# Radio playlists analysis

In this project, we investigated playlists from Swiss radios over the past few years.

First, we wrote scrapers for the following Swiss radios, that extract a song's name, its performer, and the date at which it was played:

* La 1ère
* Espace 2
* Couleur 3
* Option Musique
* Rouge FM

This gives us a fairly large panel of music choices.

The scrapers themselves are not always easy to write, especially because the radios have (undocumented) limits on how much one may scrape per hour/day/...; while the end result is code that is fairly readable, their development took some time. Their code can be found in the `scrapers` folder.

The raw scraped playlists are in the `data/raw-playlists` folder.

Let's have a quick look at one of the files:

In [131]:
import pandas as pd

pd.read_csv("data/raw-playlists/option-musique", sep="\x1f", header=None, names=["date", "track", "artist"]).head()

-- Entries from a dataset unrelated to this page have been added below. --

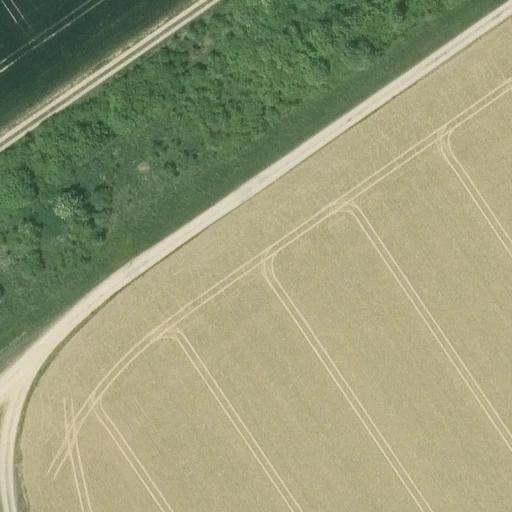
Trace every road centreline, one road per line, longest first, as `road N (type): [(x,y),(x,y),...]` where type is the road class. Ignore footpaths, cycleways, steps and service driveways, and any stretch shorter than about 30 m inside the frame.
road 1 (track): [(0,362),(511,10)]
road 2 (track): [(0,148),(213,0)]
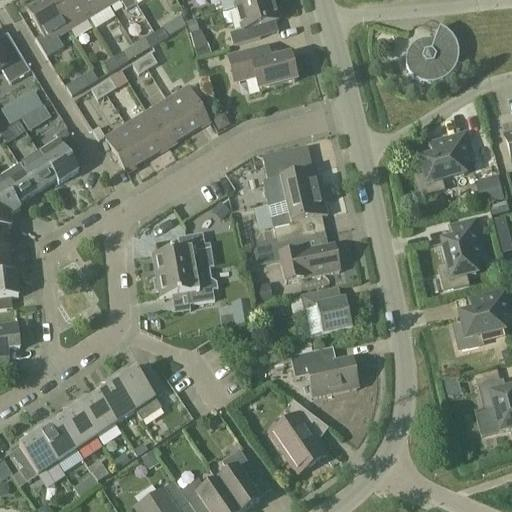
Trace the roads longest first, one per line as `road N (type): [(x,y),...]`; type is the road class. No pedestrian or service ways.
road 1 (tertiary): [(374,467),(401,428),(402,365),(360,157)]
road 2 (residential): [(129,213),(248,141),(350,116)]
road 3 (residential): [(129,213),(0,11)]
road 4 (residential): [(56,372),(50,256),(114,224)]
road 5 (residential): [(327,19),(511,2)]
road 6 (residential): [(56,372),(119,329),(114,224)]
road 7 (residential): [(360,157),(482,85),(511,77)]
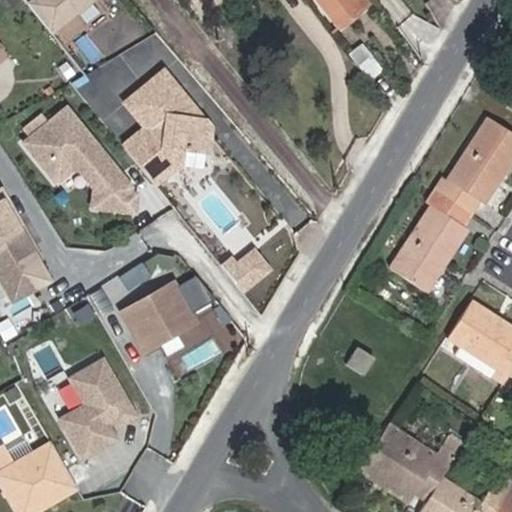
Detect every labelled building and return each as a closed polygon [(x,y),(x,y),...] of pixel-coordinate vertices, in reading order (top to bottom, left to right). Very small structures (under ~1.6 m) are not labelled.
[(28,0),(54,33),(97,0),(28,0)] [(319,0),(340,25),(368,2),(367,0),(319,0)] [(368,79),(380,69),(362,46),(349,55),(368,79)] [(188,149),(211,153),(215,128),(209,120),(195,118),(194,102),(168,71),(129,103),(148,128),(126,146),(134,157),(157,185),(185,164),(188,149)] [(209,120),(194,102),(195,118),(209,120)] [(133,194),(133,187),(105,153),(102,156),(96,148),(99,146),(69,109),(27,143),(58,181),(78,164),(98,189),(109,190),(108,209),(137,212),(139,195),(133,194)] [(479,201),(484,204),(511,161),(511,135),(487,119),(446,180),(443,178),(435,190),(472,213),(479,201)] [(105,153),(99,146),(96,148),(102,156),(105,153)] [(98,189),(96,207),(108,209),(109,190),(98,189)] [(391,267),(427,291),(468,229),(463,226),(472,213),(435,190),(427,203),(430,205),(391,267)] [(50,283),(0,194),(0,290),(9,306),(50,283)] [(231,276),(245,293),(272,271),(258,254),(237,271),(231,276)] [(231,276),(237,271),(231,260),(223,266),(231,276)] [(199,322),(177,280),(122,309),(144,351),(161,342),(160,341),(176,332),(177,333),(199,322)] [(511,370),(511,328),(471,302),(447,338),(460,345),(455,354),(489,377),(490,374),(504,383),(511,370)] [(348,364),(364,373),(374,358),(358,348),(348,364)] [(132,415),(102,358),(69,375),(83,403),(58,417),(79,455),(112,437),(104,422),(113,417),(117,424),(132,415)] [(438,456),(389,425),(386,431),(434,463),(438,456)] [(427,501),(442,478),(451,464),(438,456),(434,463),(386,431),(363,466),(411,497),(413,493),(427,501)] [(463,446),(449,438),(438,456),(451,464),(463,446)] [(72,486),(47,439),(0,463),(0,491),(10,511),(40,495),(43,502),(72,486)] [(408,503),(411,497),(363,466),(360,471),(408,503)] [(493,511),(511,484),(511,480),(501,474),(482,503),(442,478),(427,501),(420,511),(493,511)] [(511,511),(511,484),(493,511),(511,511)] [(10,511),(23,511),(43,502),(40,495),(10,511)]
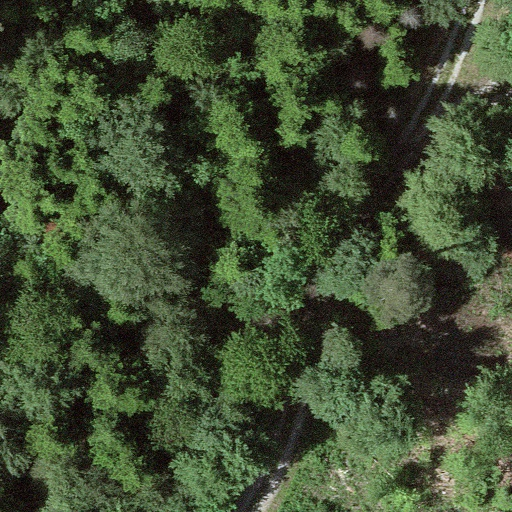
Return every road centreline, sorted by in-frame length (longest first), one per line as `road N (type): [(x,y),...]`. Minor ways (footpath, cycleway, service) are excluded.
road 1 (track): [(441,90),(354,217),(274,466),(248,511)]
road 2 (track): [(409,145),(511,81)]
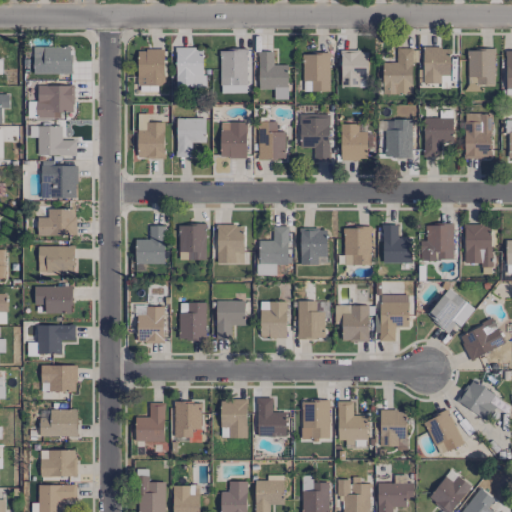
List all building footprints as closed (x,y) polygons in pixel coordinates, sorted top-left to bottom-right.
[(70,73),(70,47),(32,47),(33,74),(70,73)] [(204,48),(176,47),(175,86),(203,87),(204,48)] [(449,48),(423,47),(422,83),(440,84),(440,75),(449,75),(449,48)] [(411,94),(412,48),(396,48),(395,63),(382,63),(381,93),(411,94)] [(137,50),(138,89),(164,89),(163,49),(137,50)] [(494,85),(493,49),(466,50),(467,91),(478,91),(478,85),(494,85)] [(220,93),(246,92),(245,50),(219,51),(220,93)] [(286,64),(273,65),(272,50),(257,51),(258,89),(273,89),(273,99),(287,98),(286,64)] [(366,51),(341,50),(340,85),(366,86),(366,51)] [(329,91),(328,53),(302,53),(302,91),(329,91)] [(60,118),(59,112),(72,111),(71,85),(36,86),(37,118),(60,118)] [(8,94),(0,94),(0,123),(1,124),(1,108),(8,108),(8,94)] [(137,130),(146,130),(146,113),(136,114),(137,130)] [(300,147),(313,147),(313,161),(329,161),(328,114),(299,115),(300,147)] [(490,158),(490,114),(463,114),(463,158),(490,158)] [(438,157),(438,142),(452,142),(452,118),(423,117),(423,156),(438,157)] [(190,157),(190,142),(204,142),(205,118),(176,118),(175,157),(190,157)] [(411,120),(385,119),(384,157),(410,157),(411,120)] [(284,132),(275,131),(276,122),(257,121),(256,159),(284,160),(284,132)] [(163,122),(146,122),(146,131),(136,131),(137,158),(163,158),(163,122)] [(219,157),(245,158),(246,122),(220,122),(219,157)] [(340,160),(366,159),(366,131),(358,131),(357,123),(339,124),(340,160)] [(75,139),(61,140),(61,126),(37,126),(37,156),(75,155),(75,139)] [(40,198),(75,198),(76,166),(53,165),(53,160),(41,160),(40,198)] [(75,236),(75,209),(47,209),(47,217),(37,217),(36,235),(75,236)] [(178,223),(178,259),(204,260),(205,224),(178,223)] [(417,259),(451,260),(452,223),(425,223),(425,233),(418,233),(417,259)] [(216,264),(243,263),(242,224),(215,225),(216,264)] [(463,265),(490,265),(491,225),(464,224),(463,265)] [(163,264),(164,225),(149,225),(149,239),(135,239),(134,263),(163,264)] [(382,263),(410,262),(410,238),(397,238),(396,225),(381,225),(382,263)] [(287,265),(286,226),(270,226),(271,240),(256,240),(257,275),(282,275),(281,265),(287,265)] [(369,226),(342,226),(343,265),(369,264),(369,226)] [(298,264),(317,265),(317,256),(325,256),(326,229),(299,228),(298,264)] [(37,246),(38,272),(73,272),(72,246),(37,246)] [(44,313),(71,312),(70,286),(33,287),(34,304),(44,304),(44,313)] [(459,326),(473,309),(448,288),(426,315),(447,332),(455,323),(459,326)] [(407,294),(379,294),(378,341),(393,341),(394,327),(407,327),(407,294)] [(244,300),(215,301),(215,339),(230,338),(230,325),(244,325),(244,300)] [(297,339),(323,339),(323,317),(328,317),(327,300),(296,301),(297,339)] [(286,301),(259,301),(259,337),(285,337),(286,301)] [(205,303),(179,302),(178,339),(204,340),(205,303)] [(367,341),(367,305),(334,305),(333,324),(341,324),(340,341),(367,341)] [(163,342),(162,306),(145,307),(145,314),(136,315),(136,342),(163,342)] [(458,334),(468,359),(503,345),(493,319),(458,334)] [(60,354),(60,340),(74,340),(74,325),(36,324),(35,353),(60,354)] [(75,365),(39,365),(40,383),(48,383),(48,391),(76,391),(75,365)] [(456,400),(486,420),(495,406),(489,402),(494,395),(470,379),(456,400)] [(285,436),(285,411),(271,411),(271,398),(256,398),(256,436),(285,436)] [(246,400),(219,400),(219,426),(228,427),(228,438),(245,438),(246,400)] [(327,438),(328,401),(303,400),(302,427),(310,428),(310,438),(327,438)] [(351,401),(336,401),(337,440),(344,440),(344,448),(366,448),(365,415),(352,415),(351,401)] [(134,416),(134,441),(163,441),(163,403),(147,402),(147,416),(134,416)] [(173,437),(190,437),(190,442),(200,442),(200,402),(173,402),(173,437)] [(39,436),(75,436),(76,409),(49,409),(49,418),(39,417),(39,436)] [(406,450),(405,410),(378,410),(379,447),(396,447),(396,450),(406,450)] [(439,454),(462,444),(447,410),(424,420),(439,454)] [(39,476),(74,476),(74,450),(46,450),(46,458),(39,458),(39,476)] [(164,511),(164,481),(148,482),(148,476),(136,476),(136,511),(164,511)] [(300,511),(327,511),(328,482),(311,482),(311,476),(301,476),(300,511)] [(368,511),(368,483),(359,483),(359,476),(350,476),(350,479),(339,479),(339,511),(368,511)] [(451,481),(443,476),(427,499),(445,511),(450,511),(469,485),(455,476),(451,481)] [(283,480),(254,480),(253,511),(268,511),(269,504),(282,504),(283,480)] [(219,491),(219,511),(245,511),(245,481),(228,481),(228,491),(219,491)] [(391,511),(391,507),(405,507),(405,499),(412,499),(412,482),(375,483),(375,511),(391,511)] [(60,511),(61,499),(75,500),(75,485),(37,484),(36,511),(60,511)] [(198,511),(198,485),(172,485),(171,511),(198,511)] [(492,511),(487,507),(493,499),(479,488),(459,511),(492,511)]
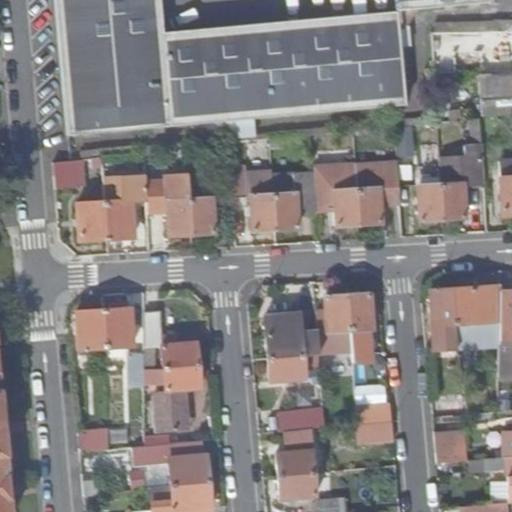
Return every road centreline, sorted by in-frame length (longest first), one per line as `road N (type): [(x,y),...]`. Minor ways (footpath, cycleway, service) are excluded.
road 1 (residential): [(9,0),(36,277)]
road 2 (residential): [(390,261),(413,511)]
road 3 (residential): [(218,271),(238,511)]
road 4 (residential): [(36,277),(58,511)]
road 5 (residential): [(218,271),(36,277)]
road 6 (residential): [(390,261),(218,271)]
road 7 (residential): [(511,252),(390,261)]
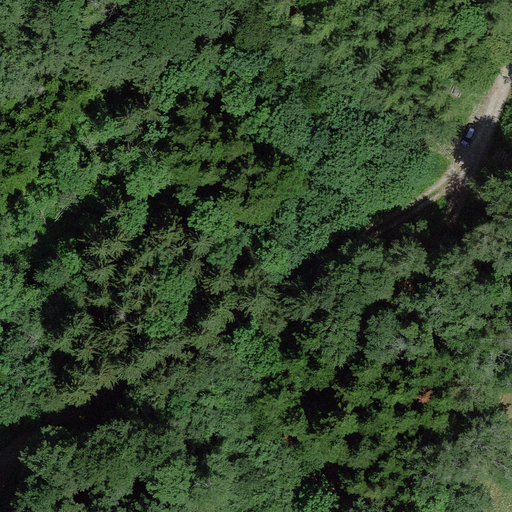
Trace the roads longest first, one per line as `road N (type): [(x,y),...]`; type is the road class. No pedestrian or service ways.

Unnamed: 0,date,track,artist
0,2017-01-05 00:03:06,Encore une fois,Catherine Lara
1,2017-01-05 00:08:00,Je t'aime...moi non plus,Serge Gainsbourg/ Jane Birkin
2,2017-01-05 00:12:23,Please forgive me,Bryan Adams
3,2017-01-05 00:16:56,Comme un brasero,Pierre Rapsat
4,2017-01-05 00:21:17,L'esprit grande prairie,Eddy Mitchell


From this short overview, one can already notice an unfortunate but important fact: names must be normalized.

Indeed, *Serge Gainsbourg/ Jane Birkin* is not one single artist, but two different people. And in this case, they're separated in a slightly odd way since there's a space only in one side of the separator. Clearly, we must deal with this kind of problems, to avoid duplicates and failed metadata searches later.

We will, of course, encounter false positives; for instance, *Ike & Tina Turner* were a duo that always sang together, hence it does not make sense to split them. But these should be rare enough; if we see too many bad things, we can always hardcode the most frequent ones.

In [80]:
import json
import urllib.parse
import urllib.request

def top_tags(artist, track):
    url = "http://ws.audioscrobbler.com/2.0/?method=track.gettoptags" \
          "&artist={a}" \
          "&track={t}" \
          "&api_key=7120a4263ebddfdbbb7c0a061b13c170" \
          "&format=json"
    url = url.format(a=urllib.parse.quote(artist), t=urllib.parse.quote(track))
        
    req = urllib.request.urlopen(url)
    obj = json.loads(req.read().decode("utf-8"))
    
    try:
        return [tag["name"] for tag in obj["toptags"]["tag"] if int(tag["count"]) >= 10]
    except KeyError:
        return []

In [86]:
top_tags("the drums", "money")

['indie',
 'indie pop',
 'indie rock',
 'surf rock',
 'alternative',
 'summer',
 'alternative rock',
 'post-punk',
 'rock',
 'american',
 'Post punk',
 'best song ever',
 '010s',
 'snowlist']

In [94]:
def normalize_name(name):
    open_paren = 0
    result = ""
    for c in name:
        if c == '(':
            open_paren += 1
        elif c == ')':
            open_paren -= 1
        elif open_paren == 0:
            result += c
    return result.strip()

In [95]:
normalize_name("(REP) Lost Boy & Suicide Girl (feat. Simon Jäggi)")

'Lost Boy & Suicide Girl'

In [120]:
import re

def split_artist(artist):
    # this causes a few false positives, e.g. "Ike & Tina Turner"
    return [a.strip() for a in re.split("&| x |/|,|feat.", artist)]

In [121]:
split_artist("Miss Kittin & the Hacker")

['Miss Kittin', 'the Hacker']

In [122]:
split_artist("Cypress Hill x Rusko")

['Cypress Hill', 'Rusko']

In [123]:
split_artist("Common feat. Bilal")

['Common', 'Bilal']

In [124]:
split_artist("Willie Nelson/ Jack Johnson/ Be Harper ")

['Willie Nelson', 'Jack Johnson', 'Be Harper']